9. Tangible asset risk
There is the possibility that tangible assets owned by the Group may sustain damage owing to natural disasters, such as earthquakes and typhoons, or man-made disasters, such as acts of terrorism. The Group regularly ascertains the status of the movable property and real estate assets that it manages, and implements disaster prevention and crime prevention measures.
10. Personnel risk
Since the Group undertakes business operations involving a wide array of fields, it has an ongoing program for recruiting high-quality personnel, and it is essential for the Group to develop and train the people it has employed. However, if the Group were unable to recruit or retain high-quality personnel, or it became unable to adequately train its employees, this may affect the Group's operating performance.
11. Reputation risk
The Group's reputation is extremely important to the maintenance of its relationships with customers, investors, regulatory agencies, and society in general. Its reputation may be damaged by any of a diverse range of factors, including compliance violations, employee fraud, computer system failures, or the behavior of third parties that is difficult or impossible to control. If the Group were unable to avoid such factors or respond adequately to such factors, it may lose current or future customers or investors, and this may affect the Group's operating performance.
12. Related-company risk
The Group comprises the Company and its affiliates (five consolidated subsidiaries and two equity-method affiliate)(as of March 31, 2017). With regard to the Group's consolidated-to-nonconsolidated ratio, the portion accounted for by the Company is extremely high. However, in the case that a business risk relating to an affiliate materialized on a significant scale, this may affect the Group's operating performance.

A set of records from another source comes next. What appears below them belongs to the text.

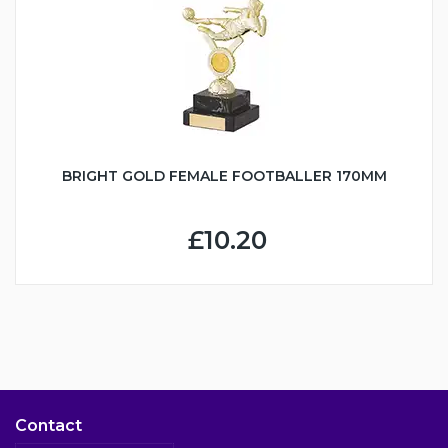
BRIGHT GOLD FEMALE FOOTBALLER 170MM
£10.20
Contact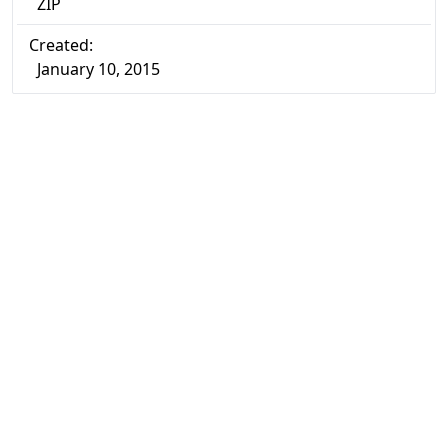
ZIP
Created:
January 10, 2015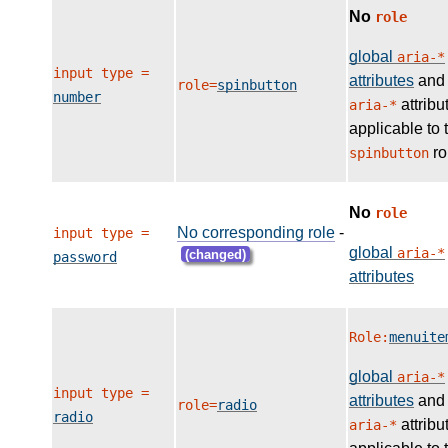
No
role
global
aria-*
input type =
attributes
and
role=
spinbutton
number
attribu
aria-*
applicable to 
ro
spinbutton
No
role
No corresponding role
-
input type =
global
aria-*
(changed)
password
attributes
Role:
menuite
global
aria-*
input type =
attributes
and
role=
radio
radio
attribu
aria-*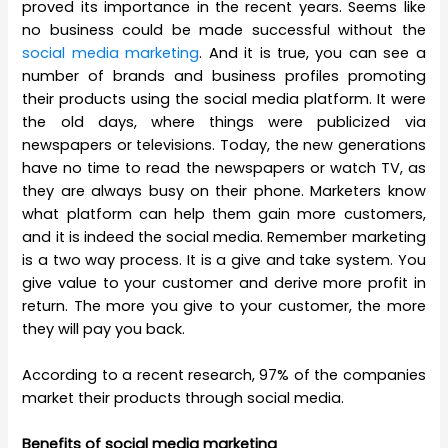
proved its importance in the recent years. Seems like
no business could be made successful without the
social media marketing
. And it is true, you can see a
number of brands and business profiles promoting
their products using the social media platform. It were
the old days, where things were publicized via
newspapers or televisions. Today, the new generations
have no time to read the newspapers or watch TV, as
they are always busy on their phone. Marketers know
what platform can help them gain more customers,
and it is indeed the social media. Remember marketing
is a two way process. It is a give and take system. You
give value to your customer and derive more profit in
return. The more you give to your customer, the more
they will pay you back.
According to a recent research, 97% of the companies
market their products through social media.
Benefits of social media marketing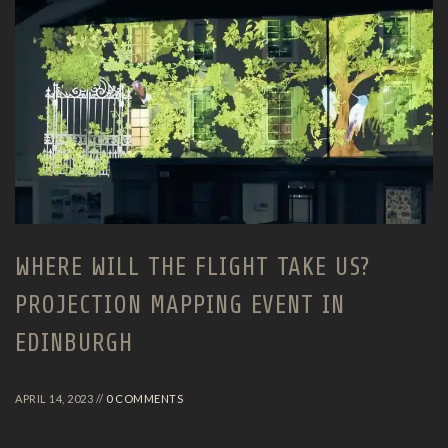
WHERE WILL THE FLIGHT TAKE US?
PROJECTION MAPPING EVENT IN
EDINBURGH
APRIL 14, 2023 //
0 COMMENTS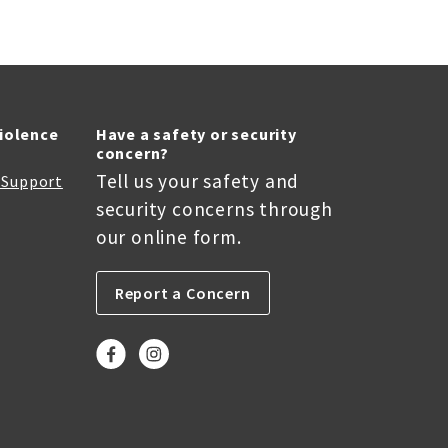
Violence
Have a safety or security
concern?
Tell us your safety and
r Support
security concerns through
our online form.
Report a Concern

13. Overseas business risk
The Group is working to expand its business in overseas markets, centering on Southeast Asia. The Company has operations in Vietnam, Indonesia, and the Philippines. Engaging in these overseas business operations carries a range of inherent risks. For example, unlike in Japan, there may be unforeseen changes in laws or regulations, there is the risk of political or economic turmoil, and there is exchange rate fluctuation risk. If such risks were to materialize, it may affect the Group's operating performance.
See Business Position in the Securities Report for details of business and other risks.